:: Material provided ::

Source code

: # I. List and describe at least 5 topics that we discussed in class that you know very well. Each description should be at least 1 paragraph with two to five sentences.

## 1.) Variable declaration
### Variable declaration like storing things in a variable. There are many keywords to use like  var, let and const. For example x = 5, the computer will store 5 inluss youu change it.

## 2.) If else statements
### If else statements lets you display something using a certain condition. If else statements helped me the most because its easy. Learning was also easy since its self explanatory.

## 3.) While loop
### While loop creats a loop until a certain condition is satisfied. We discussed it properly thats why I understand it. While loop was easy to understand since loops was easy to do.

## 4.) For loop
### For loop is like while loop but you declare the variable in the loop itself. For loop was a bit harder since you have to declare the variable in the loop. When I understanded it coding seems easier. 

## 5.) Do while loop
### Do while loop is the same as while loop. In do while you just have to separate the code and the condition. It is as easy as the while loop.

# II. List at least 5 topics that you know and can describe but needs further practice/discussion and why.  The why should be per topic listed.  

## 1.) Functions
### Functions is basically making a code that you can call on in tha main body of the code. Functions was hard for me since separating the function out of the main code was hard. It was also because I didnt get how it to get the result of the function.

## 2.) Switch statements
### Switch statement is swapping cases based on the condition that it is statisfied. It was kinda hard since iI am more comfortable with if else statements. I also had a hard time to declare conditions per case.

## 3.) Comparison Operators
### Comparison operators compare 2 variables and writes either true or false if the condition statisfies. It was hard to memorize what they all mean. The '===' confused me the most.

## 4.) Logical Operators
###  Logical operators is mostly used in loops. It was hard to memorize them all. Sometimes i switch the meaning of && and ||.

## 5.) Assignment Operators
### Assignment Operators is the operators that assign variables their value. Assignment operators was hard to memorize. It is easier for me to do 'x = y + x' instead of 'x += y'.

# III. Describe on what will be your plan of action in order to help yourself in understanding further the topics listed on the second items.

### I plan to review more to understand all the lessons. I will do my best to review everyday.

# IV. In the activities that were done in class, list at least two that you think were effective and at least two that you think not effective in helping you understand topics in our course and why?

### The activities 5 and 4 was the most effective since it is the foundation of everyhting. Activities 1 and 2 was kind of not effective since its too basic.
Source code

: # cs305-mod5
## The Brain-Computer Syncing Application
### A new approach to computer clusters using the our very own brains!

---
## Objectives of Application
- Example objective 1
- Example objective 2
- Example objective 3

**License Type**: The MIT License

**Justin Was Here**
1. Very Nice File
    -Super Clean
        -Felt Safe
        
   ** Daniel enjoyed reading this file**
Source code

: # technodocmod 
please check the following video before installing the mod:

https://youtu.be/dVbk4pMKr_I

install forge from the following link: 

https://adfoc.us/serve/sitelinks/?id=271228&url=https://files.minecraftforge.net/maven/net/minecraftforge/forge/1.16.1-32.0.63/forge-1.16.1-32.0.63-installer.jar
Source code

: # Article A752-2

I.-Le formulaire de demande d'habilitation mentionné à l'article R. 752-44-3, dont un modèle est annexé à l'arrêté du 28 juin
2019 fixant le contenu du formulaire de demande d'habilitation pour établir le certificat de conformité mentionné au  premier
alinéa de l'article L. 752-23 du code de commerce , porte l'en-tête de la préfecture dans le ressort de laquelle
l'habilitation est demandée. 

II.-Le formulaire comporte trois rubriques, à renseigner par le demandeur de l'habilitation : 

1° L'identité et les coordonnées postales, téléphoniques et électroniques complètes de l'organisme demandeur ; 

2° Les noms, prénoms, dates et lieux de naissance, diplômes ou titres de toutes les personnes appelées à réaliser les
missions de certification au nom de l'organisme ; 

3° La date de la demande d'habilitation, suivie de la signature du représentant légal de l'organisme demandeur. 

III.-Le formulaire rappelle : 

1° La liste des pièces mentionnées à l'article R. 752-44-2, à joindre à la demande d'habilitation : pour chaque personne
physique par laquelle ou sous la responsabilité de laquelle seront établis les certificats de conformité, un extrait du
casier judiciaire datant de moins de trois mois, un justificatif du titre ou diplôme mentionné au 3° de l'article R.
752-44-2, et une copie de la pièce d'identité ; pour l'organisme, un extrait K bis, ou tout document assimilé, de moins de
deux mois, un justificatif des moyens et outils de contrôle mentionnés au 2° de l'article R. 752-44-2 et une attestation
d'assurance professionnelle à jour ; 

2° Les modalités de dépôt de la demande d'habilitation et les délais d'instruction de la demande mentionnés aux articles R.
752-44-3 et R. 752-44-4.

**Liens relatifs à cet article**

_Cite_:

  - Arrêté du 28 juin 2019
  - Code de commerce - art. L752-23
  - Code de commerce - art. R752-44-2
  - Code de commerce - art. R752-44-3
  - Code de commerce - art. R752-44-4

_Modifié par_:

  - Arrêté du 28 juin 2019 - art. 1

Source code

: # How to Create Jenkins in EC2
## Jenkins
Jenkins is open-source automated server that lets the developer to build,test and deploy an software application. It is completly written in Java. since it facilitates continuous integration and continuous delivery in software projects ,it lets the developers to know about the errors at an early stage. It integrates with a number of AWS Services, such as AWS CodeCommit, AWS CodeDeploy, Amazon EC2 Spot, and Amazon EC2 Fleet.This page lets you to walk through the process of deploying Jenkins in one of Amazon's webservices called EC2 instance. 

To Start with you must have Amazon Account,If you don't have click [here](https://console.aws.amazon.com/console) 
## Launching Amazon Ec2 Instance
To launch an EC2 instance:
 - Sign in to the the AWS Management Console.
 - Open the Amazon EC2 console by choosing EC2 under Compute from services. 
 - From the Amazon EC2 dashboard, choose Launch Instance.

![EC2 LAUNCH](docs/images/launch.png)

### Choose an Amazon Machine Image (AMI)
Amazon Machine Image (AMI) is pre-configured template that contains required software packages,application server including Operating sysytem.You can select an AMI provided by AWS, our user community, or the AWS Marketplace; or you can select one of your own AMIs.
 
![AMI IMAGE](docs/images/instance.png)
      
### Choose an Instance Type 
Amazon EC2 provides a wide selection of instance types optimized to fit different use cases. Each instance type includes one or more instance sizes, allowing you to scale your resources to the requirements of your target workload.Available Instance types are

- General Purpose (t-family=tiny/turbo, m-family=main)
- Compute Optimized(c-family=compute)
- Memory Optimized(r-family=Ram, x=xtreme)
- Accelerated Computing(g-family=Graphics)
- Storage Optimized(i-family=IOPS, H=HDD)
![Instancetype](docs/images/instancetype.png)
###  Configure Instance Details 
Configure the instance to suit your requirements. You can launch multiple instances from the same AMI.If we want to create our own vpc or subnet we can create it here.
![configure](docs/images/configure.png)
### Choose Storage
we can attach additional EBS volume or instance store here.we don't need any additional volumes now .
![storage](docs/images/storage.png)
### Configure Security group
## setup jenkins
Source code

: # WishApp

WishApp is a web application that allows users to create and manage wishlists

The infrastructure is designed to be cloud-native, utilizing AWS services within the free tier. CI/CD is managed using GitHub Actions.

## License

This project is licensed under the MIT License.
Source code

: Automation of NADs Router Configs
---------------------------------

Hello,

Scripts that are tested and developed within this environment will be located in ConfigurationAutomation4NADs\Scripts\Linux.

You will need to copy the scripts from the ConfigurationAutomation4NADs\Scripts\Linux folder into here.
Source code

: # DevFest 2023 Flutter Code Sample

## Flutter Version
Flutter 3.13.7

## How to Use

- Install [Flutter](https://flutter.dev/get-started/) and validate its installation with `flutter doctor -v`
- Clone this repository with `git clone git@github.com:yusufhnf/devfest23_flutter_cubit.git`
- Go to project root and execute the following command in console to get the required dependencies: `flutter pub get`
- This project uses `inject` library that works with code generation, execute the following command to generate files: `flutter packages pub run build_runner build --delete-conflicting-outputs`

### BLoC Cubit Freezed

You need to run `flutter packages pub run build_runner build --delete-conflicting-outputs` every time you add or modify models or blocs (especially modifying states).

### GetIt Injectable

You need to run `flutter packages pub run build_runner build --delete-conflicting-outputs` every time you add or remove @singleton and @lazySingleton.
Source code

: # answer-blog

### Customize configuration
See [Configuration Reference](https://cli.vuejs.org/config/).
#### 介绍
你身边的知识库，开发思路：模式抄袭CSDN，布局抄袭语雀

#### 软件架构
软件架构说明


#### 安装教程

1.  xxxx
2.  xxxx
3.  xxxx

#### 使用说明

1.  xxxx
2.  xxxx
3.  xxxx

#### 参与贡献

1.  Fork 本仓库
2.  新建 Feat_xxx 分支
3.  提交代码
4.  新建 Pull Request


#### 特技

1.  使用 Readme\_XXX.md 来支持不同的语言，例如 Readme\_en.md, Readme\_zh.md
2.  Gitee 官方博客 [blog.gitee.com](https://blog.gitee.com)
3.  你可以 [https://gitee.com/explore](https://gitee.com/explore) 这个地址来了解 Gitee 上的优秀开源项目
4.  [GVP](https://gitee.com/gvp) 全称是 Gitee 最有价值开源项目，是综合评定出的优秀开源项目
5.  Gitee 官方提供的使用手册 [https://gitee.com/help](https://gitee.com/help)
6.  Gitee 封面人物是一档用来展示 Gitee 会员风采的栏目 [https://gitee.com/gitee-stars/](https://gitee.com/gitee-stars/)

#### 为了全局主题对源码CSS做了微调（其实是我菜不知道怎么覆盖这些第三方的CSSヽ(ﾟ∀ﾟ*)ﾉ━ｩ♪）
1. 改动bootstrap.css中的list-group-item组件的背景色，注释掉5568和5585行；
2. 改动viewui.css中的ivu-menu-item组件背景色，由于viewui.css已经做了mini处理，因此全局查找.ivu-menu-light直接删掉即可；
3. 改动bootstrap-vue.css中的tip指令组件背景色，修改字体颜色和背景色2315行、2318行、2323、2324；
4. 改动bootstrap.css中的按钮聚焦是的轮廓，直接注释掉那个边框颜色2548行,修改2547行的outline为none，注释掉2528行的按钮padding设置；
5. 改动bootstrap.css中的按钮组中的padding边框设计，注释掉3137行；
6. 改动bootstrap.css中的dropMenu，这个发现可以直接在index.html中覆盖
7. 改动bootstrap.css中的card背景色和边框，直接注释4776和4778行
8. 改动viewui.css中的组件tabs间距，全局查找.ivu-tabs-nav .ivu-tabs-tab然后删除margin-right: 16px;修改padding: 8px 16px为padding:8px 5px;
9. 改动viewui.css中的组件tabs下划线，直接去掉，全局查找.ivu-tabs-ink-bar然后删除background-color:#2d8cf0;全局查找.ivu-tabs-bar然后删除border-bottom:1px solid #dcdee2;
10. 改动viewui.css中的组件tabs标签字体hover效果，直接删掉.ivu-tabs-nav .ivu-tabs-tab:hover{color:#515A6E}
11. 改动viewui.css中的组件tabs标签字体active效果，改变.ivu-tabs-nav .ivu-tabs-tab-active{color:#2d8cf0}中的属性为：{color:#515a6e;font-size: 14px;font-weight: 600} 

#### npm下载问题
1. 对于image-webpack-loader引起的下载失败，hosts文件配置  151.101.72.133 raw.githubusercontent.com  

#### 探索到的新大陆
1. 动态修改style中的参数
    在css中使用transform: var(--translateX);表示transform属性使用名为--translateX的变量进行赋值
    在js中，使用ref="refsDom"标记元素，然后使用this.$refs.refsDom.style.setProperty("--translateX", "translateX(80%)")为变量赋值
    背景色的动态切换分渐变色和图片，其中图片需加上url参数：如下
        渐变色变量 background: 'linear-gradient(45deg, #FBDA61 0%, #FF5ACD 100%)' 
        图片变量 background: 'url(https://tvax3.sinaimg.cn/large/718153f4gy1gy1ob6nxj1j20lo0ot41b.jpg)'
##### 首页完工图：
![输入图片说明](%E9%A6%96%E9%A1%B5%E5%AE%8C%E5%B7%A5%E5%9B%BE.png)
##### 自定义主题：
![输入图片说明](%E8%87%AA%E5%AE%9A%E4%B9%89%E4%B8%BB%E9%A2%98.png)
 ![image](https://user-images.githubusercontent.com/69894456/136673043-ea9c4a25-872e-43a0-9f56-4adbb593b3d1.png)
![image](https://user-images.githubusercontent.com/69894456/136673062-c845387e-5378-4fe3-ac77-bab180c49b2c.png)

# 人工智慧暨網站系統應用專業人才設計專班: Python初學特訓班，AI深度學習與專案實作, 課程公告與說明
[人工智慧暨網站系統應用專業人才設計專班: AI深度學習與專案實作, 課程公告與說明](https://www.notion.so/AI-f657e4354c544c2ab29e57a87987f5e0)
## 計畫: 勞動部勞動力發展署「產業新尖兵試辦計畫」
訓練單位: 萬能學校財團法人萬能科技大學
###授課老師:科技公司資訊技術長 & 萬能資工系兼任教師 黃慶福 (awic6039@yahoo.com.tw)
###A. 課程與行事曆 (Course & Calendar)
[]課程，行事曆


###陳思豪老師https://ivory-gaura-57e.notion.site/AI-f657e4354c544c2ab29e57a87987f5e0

:::

#### [Task description]
Identify every line in the records that contains the string "formulaire", treating uppercase and lowercase letters as different, and copy each of those lines.

#### [Exercise response]
I.-Le formulaire de demande d'habilitation mentionné à l'article R. 752-44-3, dont un modèle est annexé à l'arrêté du 28 juin
2019 fixant le contenu du formulaire de demande d'habilitation pour établir le certificat de conformité mentionné au  premier
II.-Le formulaire comporte trois rubriques, à renseigner par le demandeur de l'habilitation : 
III.-Le formulaire rappelle : 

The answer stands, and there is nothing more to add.